To pinpoint the molecular mechanisms underlying opioid inactivity in fibromyalgia, particularly morphine, researchers in Japan created a mouse model of fibromyalgia-like pain, in which the disease was induced by exposing animals to intermittent cold stress (ICS).

In these animals, chronic pain is generalized, affects mainly females, and is not reversed by treatment with morphine, mirroring the condition in humans.

Using this model, the researchers first investigated the relationship between chronic pain and morphine inactivity in the brain, and then focused on exploring the molecular mechanisms underlying morphine’s reduced analgesic effect.

They found that hyperalgesia — extreme sensitivity to pain — was independent of the lack of brain response to morphine, because in mice lacking type 1 lysophosphatidic acid (LPA1) that did not experience chronic pain, morphine continued to be ineffective.
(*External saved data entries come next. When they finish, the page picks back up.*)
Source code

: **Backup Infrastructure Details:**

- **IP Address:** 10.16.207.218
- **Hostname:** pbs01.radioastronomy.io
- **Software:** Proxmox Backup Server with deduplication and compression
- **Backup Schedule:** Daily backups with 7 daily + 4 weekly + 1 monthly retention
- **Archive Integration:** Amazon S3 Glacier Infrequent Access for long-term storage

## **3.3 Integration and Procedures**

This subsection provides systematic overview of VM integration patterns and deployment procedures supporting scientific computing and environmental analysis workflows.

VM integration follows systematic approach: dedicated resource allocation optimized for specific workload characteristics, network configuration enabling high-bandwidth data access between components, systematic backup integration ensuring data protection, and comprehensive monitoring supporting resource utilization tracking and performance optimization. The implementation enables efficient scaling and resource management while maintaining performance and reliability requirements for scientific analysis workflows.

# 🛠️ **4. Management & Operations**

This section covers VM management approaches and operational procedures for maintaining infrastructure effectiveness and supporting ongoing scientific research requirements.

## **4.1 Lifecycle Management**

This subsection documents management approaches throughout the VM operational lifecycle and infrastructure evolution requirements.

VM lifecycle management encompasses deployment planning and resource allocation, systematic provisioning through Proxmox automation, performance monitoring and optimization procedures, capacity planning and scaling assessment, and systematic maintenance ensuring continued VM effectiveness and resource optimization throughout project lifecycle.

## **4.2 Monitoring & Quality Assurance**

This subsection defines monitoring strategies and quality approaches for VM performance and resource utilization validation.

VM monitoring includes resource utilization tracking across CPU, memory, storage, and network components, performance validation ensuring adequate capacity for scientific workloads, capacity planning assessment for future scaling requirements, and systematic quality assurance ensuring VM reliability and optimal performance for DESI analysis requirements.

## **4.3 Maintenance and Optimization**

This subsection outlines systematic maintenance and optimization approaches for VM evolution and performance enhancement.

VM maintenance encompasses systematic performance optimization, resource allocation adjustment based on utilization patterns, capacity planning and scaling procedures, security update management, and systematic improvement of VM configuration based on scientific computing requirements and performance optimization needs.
Of note, LPA1 is a receptor that mediates widespread pain in animal models of fibromyalgia, and other disorders associated with chronic pain. Genetically modified animals that are unable to produce this receptor are also unable to activate the signaling cascades that trigger widespread pain.
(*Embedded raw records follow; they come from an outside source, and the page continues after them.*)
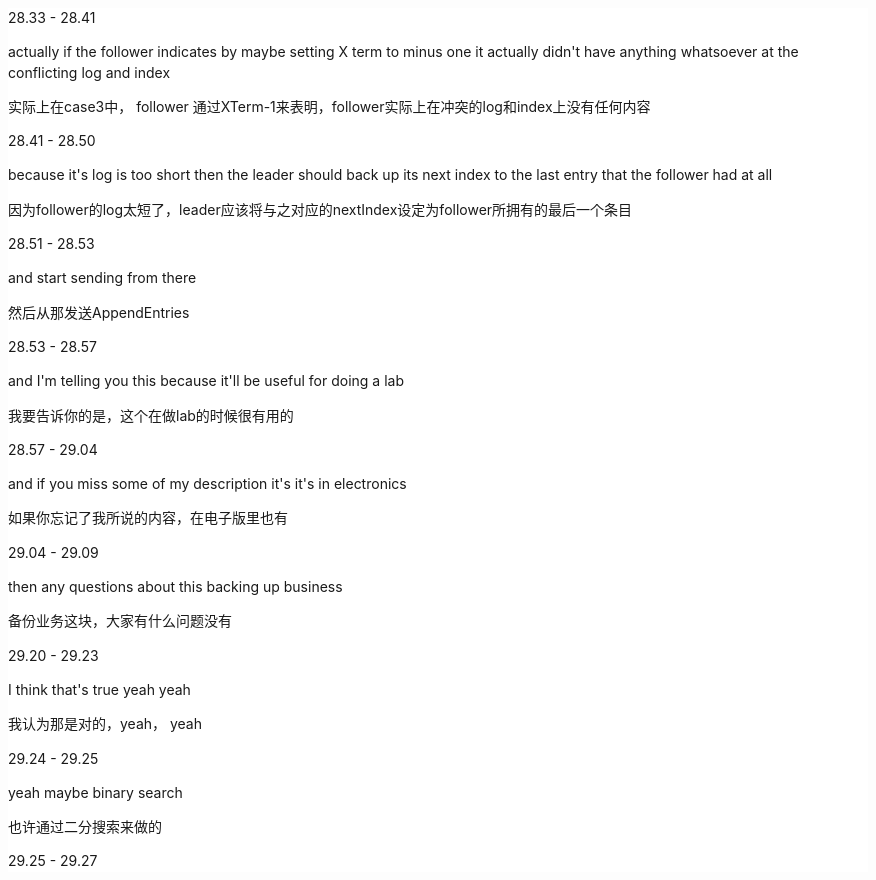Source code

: 

28.33 - 28.41

actually if the follower indicates by maybe setting X term to minus one it actually didn't have anything whatsoever at the conflicting log and index 

实际上在case3中， follower 通过XTerm-1来表明，follower实际上在冲突的log和index上没有任何内容



28.41 - 28.50

because it's log is too short then the leader should back up its next index to the last entry that the follower had at all

因为follower的log太短了，leader应该将与之对应的nextIndex设定为follower所拥有的最后一个条目


28.51 - 28.53

and start sending from there

然后从那发送AppendEntries



28.53 - 28.57

and I'm telling you this because it'll be useful for doing a lab 

我要告诉你的是，这个在做lab的时候很有用的



28.57 - 29.04

and if you miss some of my description it's it's in electronics

如果你忘记了我所说的内容，在电子版里也有



29.04 - 29.09

then any questions about this backing up business

备份业务这块，大家有什么问题没有





29.20 - 29.23 

 I think that's true yeah yeah 

我认为那是对的，yeah， yeah



 29.24 -  29.25

yeah maybe binary search

也许通过二分搜索来做的



29.25 - 29.27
“As the lack of morphine analgesia also remained unchanged in mice treated (…) with pregabalin, which abolished the hyperalgesia, it is evident that lack of morphine analgesia and hyperalgesia in the ICS model have independent mechanisms,” the investigators wrote.

Importantly, they discovered that the analgesic activity of morphine could be restored if mice were genetically engineered to lack NR2A-containing NMDA receptor, a receptor found at the surface of nerve cells (neurons) that is involved in the processing of pain. Of note, NR2A is a specific subunit of NMDA receptors.

They also showed that mice injected in the brain with inhibitors of NR2A (e.g. (R)-CPP) regained sensitivity to morphine, as did those treated with a NMDA receptor inhibitor (dextromethorphan), which does not have pain-relieving effects.

In addition, treatment with methadone, an opioid that blocks the activity of NMDA receptors in the brain, also increased sensitivity to morphine.

“All these results suggest that chronic pain status and lack of morphine analgesia are independent to each other, and the lack of morphine analgesia is mediated by an activation of NR2A-NMDA receptor system,” the researchers wrote.

“As the present study demonstrated that the ICS-induced pain was suppressed by methadone, which is reported to have significant side effects, the development of hybrid compounds with… NMDA receptor antagonist [blocking] activities, but less adverse effects would be promising for pain suppression in FM [fibromyalgia] patients” they said.